I wonder how many times in my life a new record by a new band will still be able to utterly blow my mind. As I get older, I get more cynical and callous. I’ll get more culturally disconnected. When I hear a record this powerful I relish it but also wonder if this will be the last one. Will this be the last record that is able to reach in and grab me by the heart?

Few other songs on the record reach those frenetic heights, but they find other strange recesses that are intense in their own right. Guitars fade back into hums to become nothing more than haunting alliteration above the words of Andrew Cedermark. Their anthemic heights exceed Andrew W.K. without the schmaltz. Their lulls vanish into haunting static and the arcane quoting of Camus. Are lower lows even possible by the hands of man?

Their lyrics ramble like deconstructed poetry. The line breaks are meaningless as the words run together, into sentences, sentences into paragraphs, and those into short stories. Allow me to quote from their eponymous single:

“Throw my guitar down on the floor. No one cares what I've got to say anymore. I didn't come here to be damned with faint praise. I'll write my masterpiece some other day. (fuck everything and fuck me) I'm repeating myself again. Innovation, I leave to smarter men. Pretty melodies don't fall out of the air for me; I've got to steal them from somewhere, but it doesn't matter what you do or how hard you try. Now there's nothing left for me to do except die.”

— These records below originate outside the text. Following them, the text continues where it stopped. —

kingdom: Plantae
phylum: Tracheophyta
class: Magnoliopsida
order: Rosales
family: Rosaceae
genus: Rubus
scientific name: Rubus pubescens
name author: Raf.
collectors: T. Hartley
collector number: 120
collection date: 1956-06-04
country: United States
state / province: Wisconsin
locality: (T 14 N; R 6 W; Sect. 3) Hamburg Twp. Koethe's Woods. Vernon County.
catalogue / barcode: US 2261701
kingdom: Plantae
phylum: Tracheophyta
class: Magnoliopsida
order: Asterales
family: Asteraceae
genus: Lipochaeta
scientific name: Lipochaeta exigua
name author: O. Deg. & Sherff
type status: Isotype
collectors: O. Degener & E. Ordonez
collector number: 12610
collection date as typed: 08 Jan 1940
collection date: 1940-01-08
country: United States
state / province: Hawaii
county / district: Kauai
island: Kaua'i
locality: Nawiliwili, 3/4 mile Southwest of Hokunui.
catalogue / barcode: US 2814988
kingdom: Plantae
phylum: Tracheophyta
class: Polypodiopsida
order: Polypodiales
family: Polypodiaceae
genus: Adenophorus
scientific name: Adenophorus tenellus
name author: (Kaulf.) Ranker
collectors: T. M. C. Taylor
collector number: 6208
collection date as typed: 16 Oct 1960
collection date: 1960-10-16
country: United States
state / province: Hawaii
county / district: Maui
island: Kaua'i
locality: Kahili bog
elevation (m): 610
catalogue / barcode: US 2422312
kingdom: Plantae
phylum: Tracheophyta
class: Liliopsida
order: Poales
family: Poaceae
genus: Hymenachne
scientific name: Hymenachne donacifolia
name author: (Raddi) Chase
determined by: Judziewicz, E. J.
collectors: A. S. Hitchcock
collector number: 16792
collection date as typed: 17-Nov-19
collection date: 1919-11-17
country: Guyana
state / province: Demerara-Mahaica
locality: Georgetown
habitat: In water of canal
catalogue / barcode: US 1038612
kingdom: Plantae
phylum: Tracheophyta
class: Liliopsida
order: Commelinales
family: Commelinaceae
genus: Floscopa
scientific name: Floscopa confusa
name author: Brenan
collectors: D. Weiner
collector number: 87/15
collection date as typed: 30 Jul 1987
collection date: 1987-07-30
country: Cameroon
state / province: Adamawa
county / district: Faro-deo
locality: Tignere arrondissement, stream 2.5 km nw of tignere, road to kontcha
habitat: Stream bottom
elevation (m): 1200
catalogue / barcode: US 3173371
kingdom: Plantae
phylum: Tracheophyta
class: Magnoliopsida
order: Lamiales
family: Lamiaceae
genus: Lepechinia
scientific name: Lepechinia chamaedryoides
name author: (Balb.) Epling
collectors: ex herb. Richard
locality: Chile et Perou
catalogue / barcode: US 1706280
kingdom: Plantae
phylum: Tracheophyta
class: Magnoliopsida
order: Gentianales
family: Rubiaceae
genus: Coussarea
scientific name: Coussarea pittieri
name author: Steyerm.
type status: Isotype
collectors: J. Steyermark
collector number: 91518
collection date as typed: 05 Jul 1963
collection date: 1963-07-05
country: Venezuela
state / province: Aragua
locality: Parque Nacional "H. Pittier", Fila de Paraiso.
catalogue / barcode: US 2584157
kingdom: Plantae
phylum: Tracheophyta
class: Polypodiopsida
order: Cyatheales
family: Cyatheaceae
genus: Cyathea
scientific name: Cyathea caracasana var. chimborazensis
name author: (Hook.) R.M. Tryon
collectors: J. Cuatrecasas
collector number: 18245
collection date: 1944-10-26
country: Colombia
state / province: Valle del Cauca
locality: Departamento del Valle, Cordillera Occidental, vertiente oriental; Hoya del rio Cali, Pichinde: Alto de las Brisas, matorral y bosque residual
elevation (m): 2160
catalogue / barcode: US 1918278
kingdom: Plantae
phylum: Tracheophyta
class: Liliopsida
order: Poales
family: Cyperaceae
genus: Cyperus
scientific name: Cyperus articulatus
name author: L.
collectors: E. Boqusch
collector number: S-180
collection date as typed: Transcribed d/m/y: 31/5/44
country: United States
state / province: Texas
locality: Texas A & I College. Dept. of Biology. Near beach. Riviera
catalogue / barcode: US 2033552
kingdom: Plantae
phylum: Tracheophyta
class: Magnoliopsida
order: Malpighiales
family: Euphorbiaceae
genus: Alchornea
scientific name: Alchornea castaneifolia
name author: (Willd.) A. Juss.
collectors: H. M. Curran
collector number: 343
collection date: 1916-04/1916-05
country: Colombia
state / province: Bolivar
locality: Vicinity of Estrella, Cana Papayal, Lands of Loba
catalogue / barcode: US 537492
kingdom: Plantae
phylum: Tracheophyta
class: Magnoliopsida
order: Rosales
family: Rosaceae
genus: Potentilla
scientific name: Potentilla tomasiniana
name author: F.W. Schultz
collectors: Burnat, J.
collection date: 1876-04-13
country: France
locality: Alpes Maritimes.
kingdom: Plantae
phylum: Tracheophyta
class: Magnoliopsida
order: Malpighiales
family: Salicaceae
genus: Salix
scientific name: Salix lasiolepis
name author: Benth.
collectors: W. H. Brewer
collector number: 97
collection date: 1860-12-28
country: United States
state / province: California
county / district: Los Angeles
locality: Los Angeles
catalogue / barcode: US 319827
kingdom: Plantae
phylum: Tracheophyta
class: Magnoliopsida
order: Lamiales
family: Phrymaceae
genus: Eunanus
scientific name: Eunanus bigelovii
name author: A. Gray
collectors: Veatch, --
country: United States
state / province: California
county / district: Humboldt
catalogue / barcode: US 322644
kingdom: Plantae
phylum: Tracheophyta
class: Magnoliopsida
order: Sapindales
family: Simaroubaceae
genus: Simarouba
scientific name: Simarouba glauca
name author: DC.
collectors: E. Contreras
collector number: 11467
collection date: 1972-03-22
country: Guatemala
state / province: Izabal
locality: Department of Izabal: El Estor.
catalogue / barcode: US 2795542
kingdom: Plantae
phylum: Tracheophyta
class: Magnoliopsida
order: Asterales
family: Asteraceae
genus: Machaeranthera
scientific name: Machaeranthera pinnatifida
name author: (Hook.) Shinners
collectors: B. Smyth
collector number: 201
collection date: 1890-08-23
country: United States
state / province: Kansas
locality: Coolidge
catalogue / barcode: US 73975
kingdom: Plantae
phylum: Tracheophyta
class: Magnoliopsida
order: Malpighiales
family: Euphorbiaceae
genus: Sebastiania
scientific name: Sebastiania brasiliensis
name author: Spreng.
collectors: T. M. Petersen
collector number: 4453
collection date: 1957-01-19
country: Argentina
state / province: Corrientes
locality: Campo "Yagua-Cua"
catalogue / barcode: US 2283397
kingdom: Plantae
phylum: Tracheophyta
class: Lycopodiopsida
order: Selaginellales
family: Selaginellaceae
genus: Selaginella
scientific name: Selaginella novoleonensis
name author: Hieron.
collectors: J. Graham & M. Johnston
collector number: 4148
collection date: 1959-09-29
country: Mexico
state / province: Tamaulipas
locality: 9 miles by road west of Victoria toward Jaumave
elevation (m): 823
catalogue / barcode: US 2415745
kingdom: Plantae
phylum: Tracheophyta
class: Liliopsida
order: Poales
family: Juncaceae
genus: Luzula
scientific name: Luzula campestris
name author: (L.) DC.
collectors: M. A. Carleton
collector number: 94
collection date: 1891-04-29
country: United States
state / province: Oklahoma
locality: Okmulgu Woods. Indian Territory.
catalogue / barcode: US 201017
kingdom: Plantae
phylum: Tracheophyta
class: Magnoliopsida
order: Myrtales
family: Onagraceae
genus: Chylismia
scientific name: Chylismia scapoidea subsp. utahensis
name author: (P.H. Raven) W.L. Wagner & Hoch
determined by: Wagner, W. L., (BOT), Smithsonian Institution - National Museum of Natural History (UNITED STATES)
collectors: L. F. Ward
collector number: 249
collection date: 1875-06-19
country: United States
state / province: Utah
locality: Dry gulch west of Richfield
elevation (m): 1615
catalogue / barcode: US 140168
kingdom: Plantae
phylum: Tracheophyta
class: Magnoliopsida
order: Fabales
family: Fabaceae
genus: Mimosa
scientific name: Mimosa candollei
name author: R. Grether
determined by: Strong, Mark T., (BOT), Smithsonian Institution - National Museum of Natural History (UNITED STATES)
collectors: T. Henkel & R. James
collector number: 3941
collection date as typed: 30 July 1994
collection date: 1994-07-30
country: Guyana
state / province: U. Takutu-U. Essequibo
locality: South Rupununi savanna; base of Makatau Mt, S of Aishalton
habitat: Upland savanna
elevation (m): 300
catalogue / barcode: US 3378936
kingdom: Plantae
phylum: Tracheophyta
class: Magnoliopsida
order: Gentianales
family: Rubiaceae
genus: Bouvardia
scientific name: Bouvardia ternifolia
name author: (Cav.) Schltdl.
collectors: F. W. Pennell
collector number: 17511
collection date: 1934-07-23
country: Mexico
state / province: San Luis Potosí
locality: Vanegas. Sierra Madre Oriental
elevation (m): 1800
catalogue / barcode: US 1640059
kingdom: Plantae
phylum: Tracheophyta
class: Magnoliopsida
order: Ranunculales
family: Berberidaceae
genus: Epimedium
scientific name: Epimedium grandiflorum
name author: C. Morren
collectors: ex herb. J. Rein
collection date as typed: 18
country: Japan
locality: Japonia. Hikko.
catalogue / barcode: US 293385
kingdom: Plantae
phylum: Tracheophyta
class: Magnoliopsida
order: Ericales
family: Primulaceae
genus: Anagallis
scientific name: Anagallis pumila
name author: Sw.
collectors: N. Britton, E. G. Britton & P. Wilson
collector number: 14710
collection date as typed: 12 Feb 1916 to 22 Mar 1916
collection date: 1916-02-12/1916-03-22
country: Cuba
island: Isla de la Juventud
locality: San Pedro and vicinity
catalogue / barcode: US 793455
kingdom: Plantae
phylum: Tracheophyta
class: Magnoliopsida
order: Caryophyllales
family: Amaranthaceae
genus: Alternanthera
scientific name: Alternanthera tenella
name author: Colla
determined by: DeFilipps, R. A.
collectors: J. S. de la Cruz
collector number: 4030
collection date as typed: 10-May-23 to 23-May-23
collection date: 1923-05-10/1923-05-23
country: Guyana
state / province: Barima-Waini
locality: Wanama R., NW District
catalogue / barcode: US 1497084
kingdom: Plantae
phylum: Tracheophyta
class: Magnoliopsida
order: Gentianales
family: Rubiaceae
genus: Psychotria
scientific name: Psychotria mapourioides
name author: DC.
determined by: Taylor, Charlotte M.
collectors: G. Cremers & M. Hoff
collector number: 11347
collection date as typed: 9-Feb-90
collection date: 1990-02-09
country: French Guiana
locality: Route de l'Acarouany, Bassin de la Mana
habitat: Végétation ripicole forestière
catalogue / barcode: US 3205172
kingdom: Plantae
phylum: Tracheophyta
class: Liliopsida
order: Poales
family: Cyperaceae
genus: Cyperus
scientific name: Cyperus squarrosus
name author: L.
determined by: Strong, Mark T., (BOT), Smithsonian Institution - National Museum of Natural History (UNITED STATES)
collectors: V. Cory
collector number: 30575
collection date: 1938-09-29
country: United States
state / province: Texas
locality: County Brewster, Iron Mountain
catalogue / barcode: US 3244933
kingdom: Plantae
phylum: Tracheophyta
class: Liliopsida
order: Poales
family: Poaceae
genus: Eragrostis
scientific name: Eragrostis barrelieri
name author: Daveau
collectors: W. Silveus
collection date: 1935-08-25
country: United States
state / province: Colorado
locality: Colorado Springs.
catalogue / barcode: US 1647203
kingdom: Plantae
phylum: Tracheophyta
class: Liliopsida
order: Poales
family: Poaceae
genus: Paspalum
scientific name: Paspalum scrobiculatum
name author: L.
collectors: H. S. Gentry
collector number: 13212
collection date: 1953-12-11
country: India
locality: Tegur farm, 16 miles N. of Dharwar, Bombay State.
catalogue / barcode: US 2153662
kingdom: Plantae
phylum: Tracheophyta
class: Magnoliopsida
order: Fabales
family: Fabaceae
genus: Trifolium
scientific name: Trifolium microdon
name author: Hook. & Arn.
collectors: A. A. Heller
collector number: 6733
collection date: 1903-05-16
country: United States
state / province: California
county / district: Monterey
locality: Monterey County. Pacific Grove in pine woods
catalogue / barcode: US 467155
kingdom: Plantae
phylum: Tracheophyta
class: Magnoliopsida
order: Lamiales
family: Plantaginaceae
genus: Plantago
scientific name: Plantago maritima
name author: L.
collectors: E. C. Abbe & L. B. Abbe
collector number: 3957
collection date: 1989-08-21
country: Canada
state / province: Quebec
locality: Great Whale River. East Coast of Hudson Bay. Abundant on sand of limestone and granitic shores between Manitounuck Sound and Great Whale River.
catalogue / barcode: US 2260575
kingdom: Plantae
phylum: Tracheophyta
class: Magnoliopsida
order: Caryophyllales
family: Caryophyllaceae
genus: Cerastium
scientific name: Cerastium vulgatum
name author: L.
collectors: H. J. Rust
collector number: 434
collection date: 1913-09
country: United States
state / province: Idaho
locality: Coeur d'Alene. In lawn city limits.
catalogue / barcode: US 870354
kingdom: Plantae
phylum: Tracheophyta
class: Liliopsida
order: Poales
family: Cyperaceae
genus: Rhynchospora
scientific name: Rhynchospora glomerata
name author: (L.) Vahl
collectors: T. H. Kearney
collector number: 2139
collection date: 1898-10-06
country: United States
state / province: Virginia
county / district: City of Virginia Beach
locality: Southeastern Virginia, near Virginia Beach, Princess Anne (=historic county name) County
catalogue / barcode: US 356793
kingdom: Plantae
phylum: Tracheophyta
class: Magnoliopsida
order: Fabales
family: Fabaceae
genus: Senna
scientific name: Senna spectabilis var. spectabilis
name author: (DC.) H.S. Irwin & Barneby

They finish that particular song clapping rhythmically and chanting the words “Your life is over” a few hundred times with varying, but always frenzied emphasis. It’s what Oscar Wilde called “that sincerity thing.” It burns like molten lead in your fingers. You never recover from hearing a record like this; it colors the very idea of good forever afterward. I expect it will make my Top 10 of 2009 as well.